**Work required**
Print the stretch of the material from the line containing "in the project." through the line containing "The most important", reproducing those lines verbatim and nothing more.

**Material to process**
──────

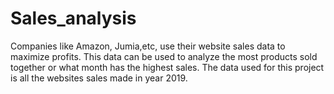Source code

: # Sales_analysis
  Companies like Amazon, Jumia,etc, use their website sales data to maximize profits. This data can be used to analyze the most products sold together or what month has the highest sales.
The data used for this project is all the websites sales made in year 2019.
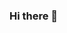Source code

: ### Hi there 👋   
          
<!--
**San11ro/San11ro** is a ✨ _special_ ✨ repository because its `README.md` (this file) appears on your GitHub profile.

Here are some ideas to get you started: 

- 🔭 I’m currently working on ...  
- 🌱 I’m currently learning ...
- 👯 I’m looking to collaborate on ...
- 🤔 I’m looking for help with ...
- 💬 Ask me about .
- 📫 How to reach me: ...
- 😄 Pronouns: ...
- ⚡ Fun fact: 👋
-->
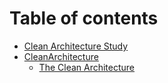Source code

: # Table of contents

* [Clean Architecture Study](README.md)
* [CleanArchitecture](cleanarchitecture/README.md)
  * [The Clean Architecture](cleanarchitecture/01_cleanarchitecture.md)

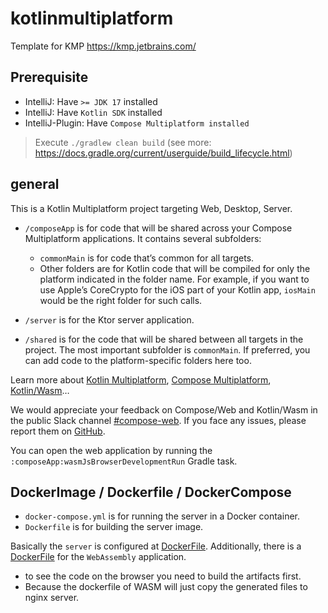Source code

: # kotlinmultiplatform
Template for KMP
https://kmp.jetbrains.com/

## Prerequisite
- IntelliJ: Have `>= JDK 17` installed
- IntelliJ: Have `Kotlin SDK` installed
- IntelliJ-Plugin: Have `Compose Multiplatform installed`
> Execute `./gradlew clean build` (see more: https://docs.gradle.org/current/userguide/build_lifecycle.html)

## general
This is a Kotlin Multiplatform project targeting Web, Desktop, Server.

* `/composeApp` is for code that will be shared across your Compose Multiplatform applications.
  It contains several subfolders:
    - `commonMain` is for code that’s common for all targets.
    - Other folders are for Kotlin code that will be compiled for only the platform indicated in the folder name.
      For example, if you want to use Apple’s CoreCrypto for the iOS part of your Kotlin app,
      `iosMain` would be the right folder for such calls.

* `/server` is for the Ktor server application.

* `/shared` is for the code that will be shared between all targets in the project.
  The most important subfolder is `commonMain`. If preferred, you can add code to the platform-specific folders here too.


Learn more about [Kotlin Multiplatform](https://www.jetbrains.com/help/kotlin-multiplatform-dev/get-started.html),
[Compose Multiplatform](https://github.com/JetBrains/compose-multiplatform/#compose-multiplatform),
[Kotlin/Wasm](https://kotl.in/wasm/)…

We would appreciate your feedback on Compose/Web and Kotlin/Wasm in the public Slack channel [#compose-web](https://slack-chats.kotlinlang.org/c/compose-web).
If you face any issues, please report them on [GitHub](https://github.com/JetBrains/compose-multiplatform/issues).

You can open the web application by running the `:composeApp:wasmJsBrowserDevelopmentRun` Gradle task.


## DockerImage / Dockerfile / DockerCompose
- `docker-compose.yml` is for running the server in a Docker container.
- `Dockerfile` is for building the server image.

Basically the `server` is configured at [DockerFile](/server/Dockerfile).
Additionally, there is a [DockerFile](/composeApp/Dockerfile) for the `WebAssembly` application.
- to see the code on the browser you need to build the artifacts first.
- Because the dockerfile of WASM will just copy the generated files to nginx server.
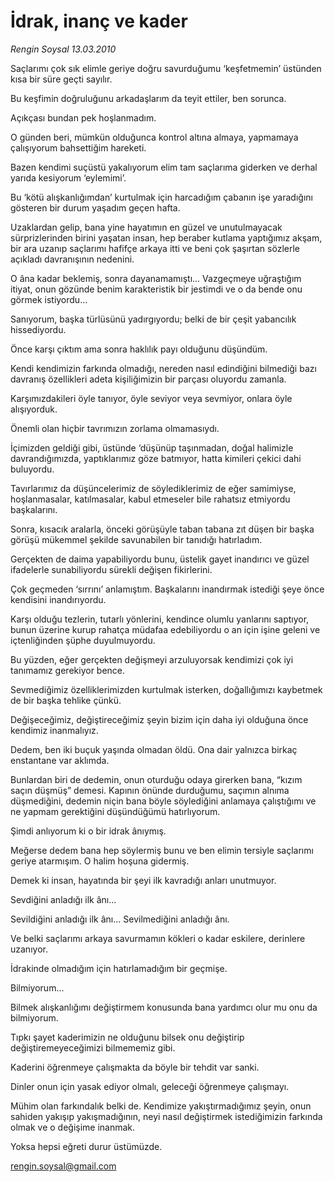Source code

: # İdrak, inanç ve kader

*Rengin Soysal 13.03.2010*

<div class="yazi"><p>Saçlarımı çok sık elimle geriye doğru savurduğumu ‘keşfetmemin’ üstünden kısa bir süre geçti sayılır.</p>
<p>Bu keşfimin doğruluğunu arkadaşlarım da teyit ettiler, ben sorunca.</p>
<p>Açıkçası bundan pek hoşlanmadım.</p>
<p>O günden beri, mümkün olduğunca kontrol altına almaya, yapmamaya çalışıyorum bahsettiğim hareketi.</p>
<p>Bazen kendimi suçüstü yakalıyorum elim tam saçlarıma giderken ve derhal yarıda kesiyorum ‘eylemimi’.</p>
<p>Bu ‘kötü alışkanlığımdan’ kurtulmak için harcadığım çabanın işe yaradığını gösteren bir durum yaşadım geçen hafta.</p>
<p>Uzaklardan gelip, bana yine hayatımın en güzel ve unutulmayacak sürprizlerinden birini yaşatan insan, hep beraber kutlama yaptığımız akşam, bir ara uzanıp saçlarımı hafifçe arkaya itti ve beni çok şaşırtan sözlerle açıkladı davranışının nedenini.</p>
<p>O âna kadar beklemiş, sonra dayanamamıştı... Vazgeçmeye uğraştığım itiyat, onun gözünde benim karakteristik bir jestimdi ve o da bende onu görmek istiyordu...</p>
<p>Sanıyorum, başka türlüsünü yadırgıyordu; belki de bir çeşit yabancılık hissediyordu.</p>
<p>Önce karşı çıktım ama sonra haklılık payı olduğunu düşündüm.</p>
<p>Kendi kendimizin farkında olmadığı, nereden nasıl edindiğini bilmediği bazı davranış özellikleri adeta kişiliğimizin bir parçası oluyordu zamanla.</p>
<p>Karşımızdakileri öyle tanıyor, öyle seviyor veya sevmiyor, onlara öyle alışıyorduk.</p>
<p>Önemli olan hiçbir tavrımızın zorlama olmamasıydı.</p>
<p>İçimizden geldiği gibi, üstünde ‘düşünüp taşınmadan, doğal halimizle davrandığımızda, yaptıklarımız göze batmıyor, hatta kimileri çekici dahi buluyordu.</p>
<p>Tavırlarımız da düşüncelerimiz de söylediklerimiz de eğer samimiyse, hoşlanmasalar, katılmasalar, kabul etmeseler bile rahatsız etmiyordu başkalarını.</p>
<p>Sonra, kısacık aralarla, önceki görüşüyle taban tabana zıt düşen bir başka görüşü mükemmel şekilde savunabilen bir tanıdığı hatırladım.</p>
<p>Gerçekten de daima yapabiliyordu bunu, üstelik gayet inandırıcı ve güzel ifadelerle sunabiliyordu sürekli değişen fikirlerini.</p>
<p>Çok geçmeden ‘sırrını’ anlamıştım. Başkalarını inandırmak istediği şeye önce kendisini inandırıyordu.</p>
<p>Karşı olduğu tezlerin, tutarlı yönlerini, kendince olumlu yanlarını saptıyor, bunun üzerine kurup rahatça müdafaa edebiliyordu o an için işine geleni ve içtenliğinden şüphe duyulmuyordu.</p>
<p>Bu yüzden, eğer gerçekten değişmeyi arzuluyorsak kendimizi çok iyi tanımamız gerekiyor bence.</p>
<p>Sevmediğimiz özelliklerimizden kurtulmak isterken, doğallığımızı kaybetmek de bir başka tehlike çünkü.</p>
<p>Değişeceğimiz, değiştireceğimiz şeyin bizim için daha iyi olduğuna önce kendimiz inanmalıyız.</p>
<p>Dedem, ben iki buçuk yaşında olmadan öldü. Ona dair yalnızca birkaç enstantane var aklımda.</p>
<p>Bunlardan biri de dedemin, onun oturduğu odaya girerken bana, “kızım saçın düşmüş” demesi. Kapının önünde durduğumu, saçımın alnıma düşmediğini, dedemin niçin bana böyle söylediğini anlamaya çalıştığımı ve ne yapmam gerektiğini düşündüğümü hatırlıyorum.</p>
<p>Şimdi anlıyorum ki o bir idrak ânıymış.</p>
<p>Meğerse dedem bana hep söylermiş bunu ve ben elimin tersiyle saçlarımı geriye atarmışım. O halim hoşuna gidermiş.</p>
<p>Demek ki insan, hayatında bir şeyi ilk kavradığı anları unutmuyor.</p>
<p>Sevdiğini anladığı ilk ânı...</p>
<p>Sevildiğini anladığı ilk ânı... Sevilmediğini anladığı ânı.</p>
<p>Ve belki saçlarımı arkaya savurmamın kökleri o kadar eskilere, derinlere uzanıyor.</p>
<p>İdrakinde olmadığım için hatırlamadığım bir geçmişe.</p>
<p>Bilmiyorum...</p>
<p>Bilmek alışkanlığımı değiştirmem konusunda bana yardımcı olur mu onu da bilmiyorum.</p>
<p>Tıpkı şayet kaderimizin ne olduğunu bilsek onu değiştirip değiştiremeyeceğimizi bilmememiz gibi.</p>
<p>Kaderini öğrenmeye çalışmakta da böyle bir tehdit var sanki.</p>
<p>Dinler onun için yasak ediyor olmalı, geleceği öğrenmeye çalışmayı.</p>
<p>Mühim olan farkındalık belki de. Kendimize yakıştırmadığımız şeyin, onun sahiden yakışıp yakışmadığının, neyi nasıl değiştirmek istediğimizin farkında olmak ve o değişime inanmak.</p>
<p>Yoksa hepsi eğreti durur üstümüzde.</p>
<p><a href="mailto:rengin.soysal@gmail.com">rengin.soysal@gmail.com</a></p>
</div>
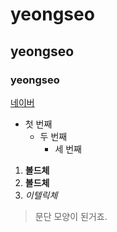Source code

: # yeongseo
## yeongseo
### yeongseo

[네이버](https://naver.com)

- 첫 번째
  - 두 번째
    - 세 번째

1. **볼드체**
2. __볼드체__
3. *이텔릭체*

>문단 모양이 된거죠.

──────

**Answer space**
* `/shared` is for the code that will be shared between all targets in the project.
  The most important subfolder is `commonMain`. If preferred, you can add code to the platform-specific folders here too.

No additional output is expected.